From the ‘Your Email is Your Password‘ files:
Since the beginning of the Internet era, your email address and your ability to verify that it’s actually yours has been the lynchpin of Internet identity.
You want to join a new site/service? Sure! Just verify your email address…
Mozilla is now making that whole exercise easier with a new effort called BrowserID. Basically what it does is it keeps your verified email in the browser and then compliant BrowserID sites can verify that address when you click on a button.
“BrowserID implements the Verified Email Protocol, which is designed with security in mind. Sites get proof of ownership using public key cryptography—but don’t worry, we have a verification service so you can get started without writing a single line of crypto code,” Mozilla’s demo site for BrowserID states.
Since the ID is technically stores on the local machine, Mozilla is not actually storing anything on their servers, so there is also potentially less risk for information leakage.
The actual code needed to implement BrowserID is trivially simple in my opinion, which could make this system very easy to implement.

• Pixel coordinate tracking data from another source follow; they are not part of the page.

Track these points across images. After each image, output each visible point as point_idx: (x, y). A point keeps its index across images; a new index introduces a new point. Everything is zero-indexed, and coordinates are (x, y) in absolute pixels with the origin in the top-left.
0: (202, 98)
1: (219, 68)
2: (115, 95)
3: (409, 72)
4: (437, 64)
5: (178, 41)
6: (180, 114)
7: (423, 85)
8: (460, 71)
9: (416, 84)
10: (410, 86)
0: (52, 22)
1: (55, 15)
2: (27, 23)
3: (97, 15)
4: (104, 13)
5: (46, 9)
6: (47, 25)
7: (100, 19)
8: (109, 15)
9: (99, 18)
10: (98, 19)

Could this be an oAUTH killer?
Likely not…oAUTH is already widely deployed and has demonstrated itself to be massively scalable and highly federated. BrowserID is still an early dev project, but it holds a whole lot of promise. BrowserID isn’t really creating a new ID store, as is the case with oAUTH, BrowserID is just providing us with a new way to use an ID we already have — our email addresses.

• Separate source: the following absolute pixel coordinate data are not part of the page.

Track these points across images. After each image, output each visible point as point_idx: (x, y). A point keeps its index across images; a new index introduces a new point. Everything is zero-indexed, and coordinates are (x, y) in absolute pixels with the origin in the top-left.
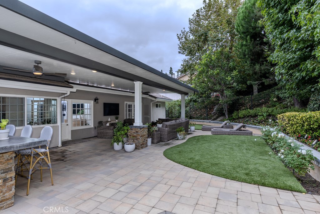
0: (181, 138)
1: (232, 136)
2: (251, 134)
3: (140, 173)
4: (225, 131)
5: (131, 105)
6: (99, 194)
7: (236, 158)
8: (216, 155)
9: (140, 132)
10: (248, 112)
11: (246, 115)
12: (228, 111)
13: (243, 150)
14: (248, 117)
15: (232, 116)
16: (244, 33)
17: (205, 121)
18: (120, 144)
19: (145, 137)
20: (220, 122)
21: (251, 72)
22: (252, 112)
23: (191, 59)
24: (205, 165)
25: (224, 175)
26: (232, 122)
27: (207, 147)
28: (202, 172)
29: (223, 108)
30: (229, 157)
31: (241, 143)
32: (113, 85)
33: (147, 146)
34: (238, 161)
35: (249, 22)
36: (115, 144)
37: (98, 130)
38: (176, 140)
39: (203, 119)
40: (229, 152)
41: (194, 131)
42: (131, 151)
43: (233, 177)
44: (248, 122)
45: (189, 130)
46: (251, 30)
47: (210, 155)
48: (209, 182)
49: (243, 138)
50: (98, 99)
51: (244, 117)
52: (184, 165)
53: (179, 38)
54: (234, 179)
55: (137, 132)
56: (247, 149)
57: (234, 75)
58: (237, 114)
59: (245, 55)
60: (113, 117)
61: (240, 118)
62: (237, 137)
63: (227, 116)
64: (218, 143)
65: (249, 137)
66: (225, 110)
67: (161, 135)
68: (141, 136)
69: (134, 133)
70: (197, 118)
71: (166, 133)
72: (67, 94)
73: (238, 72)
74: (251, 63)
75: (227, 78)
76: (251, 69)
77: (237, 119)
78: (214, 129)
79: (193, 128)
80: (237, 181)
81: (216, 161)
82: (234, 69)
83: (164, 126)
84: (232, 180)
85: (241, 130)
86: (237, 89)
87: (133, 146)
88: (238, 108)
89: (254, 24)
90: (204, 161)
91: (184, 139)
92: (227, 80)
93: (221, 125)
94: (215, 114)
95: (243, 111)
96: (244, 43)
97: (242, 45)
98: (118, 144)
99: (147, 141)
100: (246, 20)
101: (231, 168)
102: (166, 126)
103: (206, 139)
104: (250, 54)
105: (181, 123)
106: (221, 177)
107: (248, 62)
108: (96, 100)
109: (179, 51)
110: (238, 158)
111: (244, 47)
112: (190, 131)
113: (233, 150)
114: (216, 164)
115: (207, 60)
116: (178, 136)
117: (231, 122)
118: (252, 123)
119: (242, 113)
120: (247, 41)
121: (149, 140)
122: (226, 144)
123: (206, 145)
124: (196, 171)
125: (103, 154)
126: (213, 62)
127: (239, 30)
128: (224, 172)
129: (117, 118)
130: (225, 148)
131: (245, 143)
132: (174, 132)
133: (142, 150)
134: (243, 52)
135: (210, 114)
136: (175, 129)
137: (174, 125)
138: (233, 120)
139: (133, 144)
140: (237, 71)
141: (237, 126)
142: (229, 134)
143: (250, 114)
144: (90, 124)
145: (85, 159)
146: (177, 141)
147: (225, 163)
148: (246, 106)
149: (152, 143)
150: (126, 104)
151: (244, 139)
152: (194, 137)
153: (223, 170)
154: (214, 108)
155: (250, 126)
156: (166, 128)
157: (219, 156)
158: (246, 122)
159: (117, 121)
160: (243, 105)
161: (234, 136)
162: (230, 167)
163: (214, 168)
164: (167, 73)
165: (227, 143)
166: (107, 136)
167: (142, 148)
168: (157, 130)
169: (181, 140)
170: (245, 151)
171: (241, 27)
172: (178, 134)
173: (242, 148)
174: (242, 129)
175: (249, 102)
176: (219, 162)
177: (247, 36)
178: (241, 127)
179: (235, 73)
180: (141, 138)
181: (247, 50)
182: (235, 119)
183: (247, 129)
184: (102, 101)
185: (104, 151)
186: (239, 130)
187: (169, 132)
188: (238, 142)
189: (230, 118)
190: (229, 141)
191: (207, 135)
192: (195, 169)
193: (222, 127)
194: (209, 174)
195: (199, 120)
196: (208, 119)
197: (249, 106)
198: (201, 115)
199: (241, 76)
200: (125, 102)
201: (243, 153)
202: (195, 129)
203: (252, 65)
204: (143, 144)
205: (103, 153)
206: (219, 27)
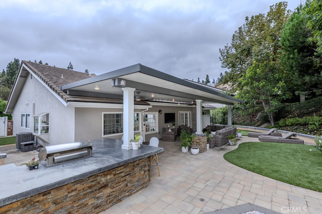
0: (232, 144)
1: (282, 143)
2: (303, 142)
3: (214, 172)
4: (274, 139)
5: (183, 114)
6: (194, 185)
7: (294, 167)
8: (274, 163)
9: (202, 139)
10: (297, 120)
11: (295, 123)
12: (274, 119)
13: (298, 159)
14: (297, 125)
15: (279, 123)
16: (290, 47)
17: (249, 127)
18: (187, 147)
19: (205, 143)
20: (265, 129)
21: (299, 83)
22: (301, 120)
23: (232, 71)
24: (266, 171)
25: (287, 181)
26: (279, 129)
27: (261, 154)
28: (266, 176)
29: (268, 116)
30: (287, 165)
31: (294, 152)
32: (173, 100)
33: (206, 151)
34: (297, 170)
35: (297, 37)
36: (183, 148)
37: (162, 135)
38: (228, 145)
39: (247, 126)
40: (285, 160)
41: (241, 137)
42: (197, 154)
43: (296, 184)
44: (297, 130)
45: (236, 135)
46: (300, 45)
47: (267, 162)
48: (275, 185)
49: (294, 146)
50: (161, 111)
51: (292, 125)
52: (247, 170)
53: (221, 52)
54: (298, 185)
55: (199, 139)
56: (302, 159)
57: (280, 85)
58: (284, 122)
59: (292, 67)
60: (171, 124)
61: (288, 126)
62: (288, 145)
63: (273, 124)
64: (271, 151)
65: (300, 145)
66: (271, 118)
67: (216, 141)
68: (203, 143)
69: (197, 140)
70: (241, 124)
71: (220, 140)
72: (146, 109)
73: (284, 83)
74: (300, 75)
75: (273, 90)
76: (300, 80)
77: (284, 126)
78: (262, 136)
79: (239, 135)
80: (301, 187)
81: (275, 168)
82: (280, 79)
83: (218, 134)
84: (296, 186)
85: (291, 139)
86: (283, 98)
87: (198, 151)
88: (284, 115)
89: (302, 39)
90: (264, 167)
91: (235, 145)
92: (274, 91)
93: (268, 132)
94: (259, 121)
95: (291, 119)
96: (291, 56)
97: (289, 58)
98: (185, 148)
99: (206, 146)
100: (294, 36)
101: (292, 175)
102: (220, 134)
103: (256, 146)
104: (298, 65)
105: (230, 131)
106: (285, 182)
107: (296, 74)
108: (160, 111)
109: (222, 65)
110: (296, 167)
111: (291, 60)
112: (237, 137)
113: (288, 159)
114: (277, 171)
115: (252, 73)
116: (230, 141)
117: (277, 129)
118: (302, 132)
119: (289, 121)
120: (294, 54)
121: (208, 145)
122: (279, 153)
123: (259, 152)
124: (260, 175)
125: (175, 156)
126: (257, 75)
127: (285, 45)
128: (287, 179)
129: (174, 125)
130: (279, 156)
131: (299, 153)
132: (226, 139)
133: (204, 154)
134: (290, 64)
135: (253, 120)
136: (226, 136)
137: (225, 133)
138: (280, 127)
139: (197, 149)
140: (283, 81)
141: (285, 134)
142: (278, 141)
143: (299, 122)
144: (156, 130)
145: (166, 158)
146: (230, 147)
147: (284, 170)
148: (293, 114)
149: (210, 147)
150: (180, 113)
151: (296, 147)
152: (244, 143)
153: (285, 177)
154: (257, 115)
155: (300, 134)
156: (219, 135)
157: (277, 164)
158: (294, 130)
159: (174, 127)
160: (289, 112)
161: (284, 144)
162: (290, 175)
163: (276, 175)
164: (204, 80)
165: (280, 151)
166: (170, 139)
167: (204, 152)
168: (213, 137)
169: (233, 146)
170: (301, 160)
171: (287, 42)
172: (229, 141)
173: (297, 157)
174: (292, 137)
175: (296, 109)
176: (279, 169)
177: (294, 49)
178: (291, 136)
179: (281, 84)
180: (202, 144)
181: (294, 63)
182: (282, 127)
183: (297, 137)
184: (164, 112)
185: (175, 152)
186: (289, 139)
187: (222, 139)
188: (290, 151)
189: (276, 126)
190: (281, 150)
191: (256, 142)
192: (259, 174)
193: (270, 134)
194: (273, 179)
195: (242, 126)
196: (251, 125)
197: (297, 114)
198: (244, 122)
199: (287, 86)
200: (179, 112)
201: (300, 162)
202: (242, 135)
203: (301, 76)
204: (204, 149)
205: (175, 154)
206: (263, 43)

Just as oAUTH has potential security risks, there are some considerations for BrowserID too. Jeremiah Grossman, founder of Whitehat Security (and all around good guy) tweeted that :
“One threat model would be forcing somehow forcing un-authed users to login (BrowserID), deanonymizing them, and grabbing their email addy.”

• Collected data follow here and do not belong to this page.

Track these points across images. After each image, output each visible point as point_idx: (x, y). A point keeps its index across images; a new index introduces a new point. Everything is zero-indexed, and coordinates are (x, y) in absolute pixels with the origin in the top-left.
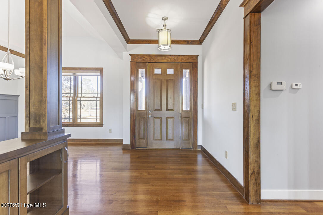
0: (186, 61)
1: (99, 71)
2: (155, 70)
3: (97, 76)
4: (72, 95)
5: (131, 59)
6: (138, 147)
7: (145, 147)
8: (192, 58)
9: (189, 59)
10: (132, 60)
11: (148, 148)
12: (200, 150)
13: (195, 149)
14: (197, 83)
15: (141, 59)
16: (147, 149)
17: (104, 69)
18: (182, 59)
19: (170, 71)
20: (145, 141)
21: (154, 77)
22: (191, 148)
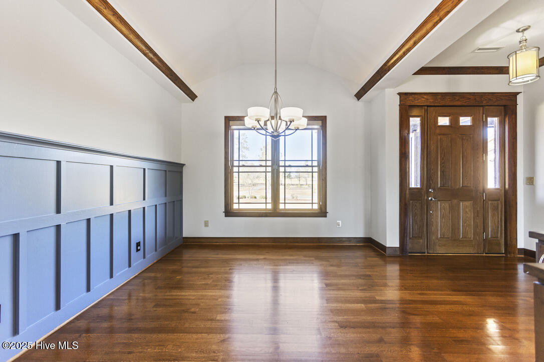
0: (496, 104)
1: (320, 122)
2: (440, 118)
3: (311, 131)
4: (269, 163)
5: (400, 101)
6: (410, 251)
7: (422, 251)
8: (507, 98)
9: (502, 99)
10: (402, 103)
11: (428, 253)
12: (523, 256)
13: (512, 255)
14: (516, 140)
15: (418, 100)
16: (426, 254)
17: (327, 118)
18: (490, 100)
19: (465, 121)
20: (421, 241)
21: (438, 131)
22: (503, 254)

Another would be XSSing the BrowserID domain, steal the auth-cookies, & then attacker may login (as the user) to anything support it. @jeremiahg
As with all web app security issues, users need to be vigilant about the sites they visit and what they actually click. When it comes to XSS, CSRF and Clickjacking, the same protections/mitigations that site owners are already taking (and the same risks) are still in play.